**Challenge**: Carry on the letters of Bishop Daniel Comboni, starting right after the last sentence shown.

**Selection**:
These events occur very often in my Vicariate, and God is preparing great blessings here.

I await your aid and Annals 179 and the subsequent ones with impatience; in our misery we pray for the Associates and for the President’s Council. We willingly accept all burdens and crosses for Jesus and for the salvation of Central Africa.
Please accept, Monsignor, my thanks and my eternal devotion, while I have the honour to remain
Your most devoted

+ Daniel Comboni,
Bishop of Claudiopolis i.p.i.
Vicar Apostolic of Central Africa


Translated from French.




788
Prop. of the Faith Lyons
0
Khartoum
12. 8.1878
N. 788 (749) – TO THE PROPAGATION OF THE FAITH OF LYONS
“Les Missions Catholiques” 486 (1878), pp. 464–465

Khartoum, 12 August 1878

[5350]
An excellent Catholic Slav, Mr Marco Zvitanovich, secretary of H.E. Emin Bey, Governor General of the White Nile and of the Equator, recently left Khartoum for Gondokoro. I gave him a letter in which I beg H.E. to use all his power to help the Missionaries of Algiers, who left Zanzibar recently for the new Missions on Lake Alberta and Lake Victoria, and also to recommend them to King M’tesa.
[5351]
I know, the Missionaries of Algiers have made the sacrifice of their lives in advance like true apostles; but foreseeing great difficulties for them, especially on the part of the English Protestant Missionaries, I thought it my duty to recommend them to Emin Bey, a very learned man and an able doctor, who has always shown me great sympathy.
[5352]
The “Missions Catholiques” has mentioned the missionaries of the Church Missionary Society, established in Uganda, and of the massacre of two of them. Having found the Zanzibar route too dangerous, they are about to experiment with the other route, that of the White River, in order to penetrate to the Nyanza Lakes. Three months ago four missionaries of this Society left London for the Lakes via Suakin, Berber, Khartoum, Gondokoro and Dufile. They are Pearson, Lichtfield, Felkin and Hall, the last a doctor.
In Suakin, Dr Hall, discouraged at the sight of the desert he had to cross as far as Berber, fell ill and returned to England. The other three, who are practically boys, are here in Khartoum and will leave this evening with Zvitanovich on the steamer for Gondokoro. The Anglican mission of Uganda enjoys an annual income of 12,000 pounds sterling (300,000 francs).

Daniel Comboni


Translated from French.




789
Fr. Goffredo Noecker
0
Khartoum
16. 8.1878
N. 789 (750) – TO FR GOFFREDO NOECKER
“Jahresbericht…” 26 (1878), pp. 43–45

Khartoum, 16 August 1878

Dear Sir,

[5353]
In the Annals of the Society for aid to poor African children, whose board of directors is based in Cologne, I read with interest that many benefactors have sent donations with the express wish that several saints’ names which they indicate precisely be given at the Baptism of the Africans.
[5354]
As far as possible this has been done. Since my entry into the Vicariate in the capacity of Bishop on 12th April, and particularly at the solemn feast of the Assumption of Mary this year, during which I had the joy and the fortune to baptise 16 adults, to date the newly baptised have been given the following names:
Pietro, to an African of about 17 years of age,
Pio, to an African of about 18 years of age,
Nicola, to an African of the same age,
Maddalena, to an African girl of 26 years,
Clara to an African girl of 16 years of age and
Filomena, to an African of almost 21 years of age,
Giovanni Nepomuceno and Agostino, to two African boys of 18 years of age,
Alberto to an African of 14 years of age and to another two of 14 years of age.

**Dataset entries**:

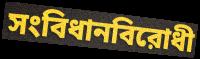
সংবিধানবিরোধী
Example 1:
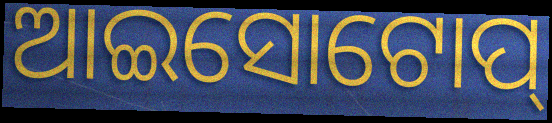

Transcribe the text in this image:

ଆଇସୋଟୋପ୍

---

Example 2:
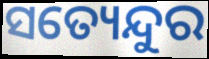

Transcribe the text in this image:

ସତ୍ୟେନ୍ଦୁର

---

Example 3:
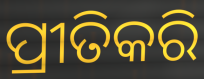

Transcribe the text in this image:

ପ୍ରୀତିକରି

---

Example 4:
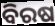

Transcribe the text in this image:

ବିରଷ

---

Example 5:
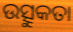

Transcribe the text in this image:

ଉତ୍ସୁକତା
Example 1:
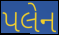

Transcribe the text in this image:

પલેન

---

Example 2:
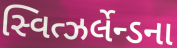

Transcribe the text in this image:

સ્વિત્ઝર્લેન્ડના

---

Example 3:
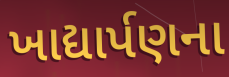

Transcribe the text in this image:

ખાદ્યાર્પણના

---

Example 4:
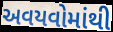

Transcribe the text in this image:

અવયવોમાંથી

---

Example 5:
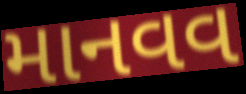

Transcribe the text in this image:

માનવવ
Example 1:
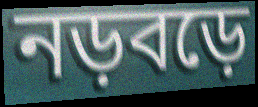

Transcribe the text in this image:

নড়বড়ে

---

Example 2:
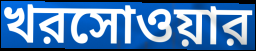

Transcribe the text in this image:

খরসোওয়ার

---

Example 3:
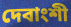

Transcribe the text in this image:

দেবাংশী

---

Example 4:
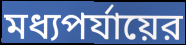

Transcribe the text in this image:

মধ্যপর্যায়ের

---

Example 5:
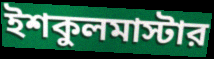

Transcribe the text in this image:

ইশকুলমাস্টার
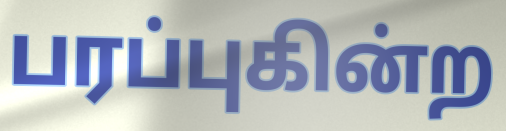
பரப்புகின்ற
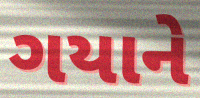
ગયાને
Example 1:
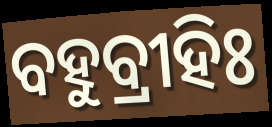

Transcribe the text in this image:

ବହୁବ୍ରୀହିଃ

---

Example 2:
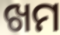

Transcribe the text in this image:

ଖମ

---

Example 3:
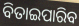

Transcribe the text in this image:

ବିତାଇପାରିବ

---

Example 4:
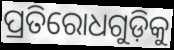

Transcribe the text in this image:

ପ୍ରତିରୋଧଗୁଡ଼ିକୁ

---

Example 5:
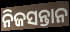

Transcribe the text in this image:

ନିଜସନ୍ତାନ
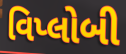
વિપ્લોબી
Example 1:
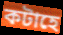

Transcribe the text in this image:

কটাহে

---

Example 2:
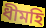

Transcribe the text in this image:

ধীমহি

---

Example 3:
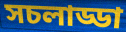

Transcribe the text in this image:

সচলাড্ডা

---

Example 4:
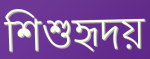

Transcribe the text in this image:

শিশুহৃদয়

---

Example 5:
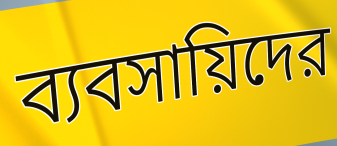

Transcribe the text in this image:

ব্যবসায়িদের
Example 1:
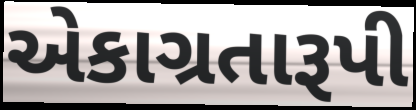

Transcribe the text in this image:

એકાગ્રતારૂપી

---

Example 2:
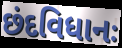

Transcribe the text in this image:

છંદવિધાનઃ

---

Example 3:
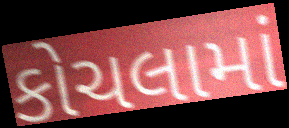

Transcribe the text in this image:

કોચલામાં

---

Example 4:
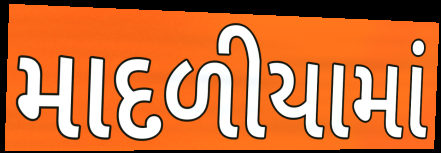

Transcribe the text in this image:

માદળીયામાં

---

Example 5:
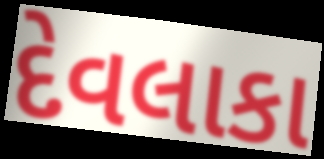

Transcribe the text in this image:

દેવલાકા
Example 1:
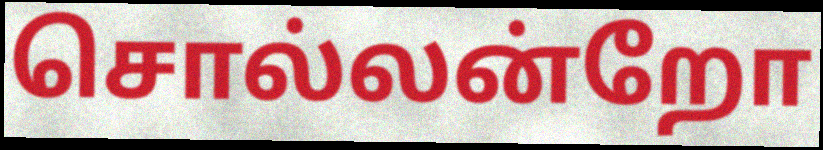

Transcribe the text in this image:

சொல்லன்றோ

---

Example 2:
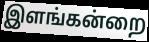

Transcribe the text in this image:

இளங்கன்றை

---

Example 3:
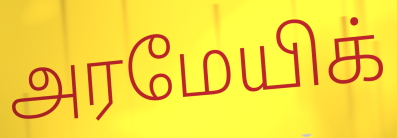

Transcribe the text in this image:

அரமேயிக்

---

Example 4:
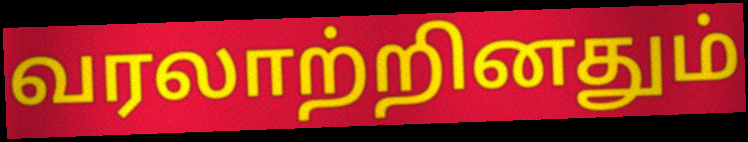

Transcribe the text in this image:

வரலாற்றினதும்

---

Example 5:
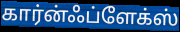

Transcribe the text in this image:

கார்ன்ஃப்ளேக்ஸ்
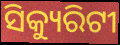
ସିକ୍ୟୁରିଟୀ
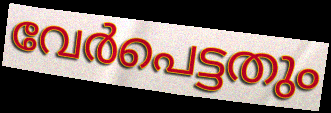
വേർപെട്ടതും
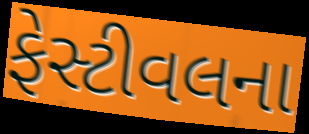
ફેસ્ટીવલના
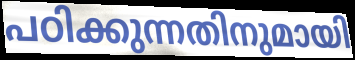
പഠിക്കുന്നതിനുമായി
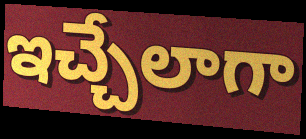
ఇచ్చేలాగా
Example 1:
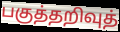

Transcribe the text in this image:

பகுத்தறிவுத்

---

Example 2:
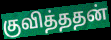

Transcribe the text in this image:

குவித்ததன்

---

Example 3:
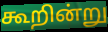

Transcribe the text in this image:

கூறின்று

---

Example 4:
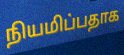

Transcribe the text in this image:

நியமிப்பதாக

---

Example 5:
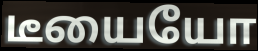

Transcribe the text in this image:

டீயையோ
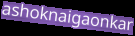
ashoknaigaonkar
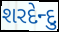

**Output for this exercise**:
[5355]
All the names mentioned were given in accordance with the wishes of the “Marianthal” Convent of Lausitz. An offering from Hausterath near the church of Gelsen in the Archdiocese of Cologne was made for a child called “Biagio”; an 8-year old African child was baptised with this name.
[5356]
The names Ugo, Adolfo, Giuseppe and Gertrude were indicated by Kircheim, a place in the same Archdiocese. Three African boys and one African girl now have these names since their baptism. I also baptised an African girl of about 15 and called her “Anna Thienel” after a pious lady in Schwartawasser, in the Bohmen. In addition to all this, I cannot but express my heartfelt thanks to a priest from the same land, who belongs to the Diocese of Breslau in the Austrian region and who sent me his offering under the motto: “Your sadness will be transformed into joy”, showing a great and cordial participation in our difficult work; I added an urgent plea that he most fervently include me and Africa in his prayers.
All the other names indicated in the annual report will also be assigned as soon as possible when new converts are baptised.
With cordial greetings, I remain in the Most Sacred Heart of Jesus
Yours devotedly

+ Daniel Comboni
Bishop and Vicar Apostolic


Translated from German.




790
Card. Giovanni Simeoni
0
Khartoum
23. 8.1878
N. 790 (751) – TO CARDINAL GIOVANNI SIMEONI
AP SC Afr. C., v. 8, ff. 685–693

N. 6

Khartoum, 23 August 1878

Most Eminent and Reverend Prince,

[5357]
This time I have taken longer than usual to write because I have greatly suffered, struggled and worked. I felt deep anguish at the sudden loss of a young and robust missionary, Fr Policarpo from the Tyrol, from a rapid, mortal attack of typhoid fever. After a few days of merely feeling unwell, he was suddenly overcome by a sudden attack of typhoid and died in less than half an hour, barely allowing me the time to give him the sacraments. Sixteen days before, the same fate had befallen my butler or manservant whom I had brought with me from Rome to make him an excellent catechist: he was young and healthy, about 16. Lastly, the Superior of the Sisters of St Joseph in Kordofan, Sr Arsenia Le Floch, also died. She had been pious, good, judicious and full of love and zeal for souls. Her death greatly discouraged nearly all the Sisters of this Congregation who are in the Vicariate, and I was and remain most afflicted by it, both because I relied greatly on this Superior and because of the consequences I foresee, that is, that the said Congregation (of which I am very fond because it was the first to offer generous assistance, and because the Sisters possess extraordinary self-denial and charity) may become discouraged and get tired of sending Sisters to Africa.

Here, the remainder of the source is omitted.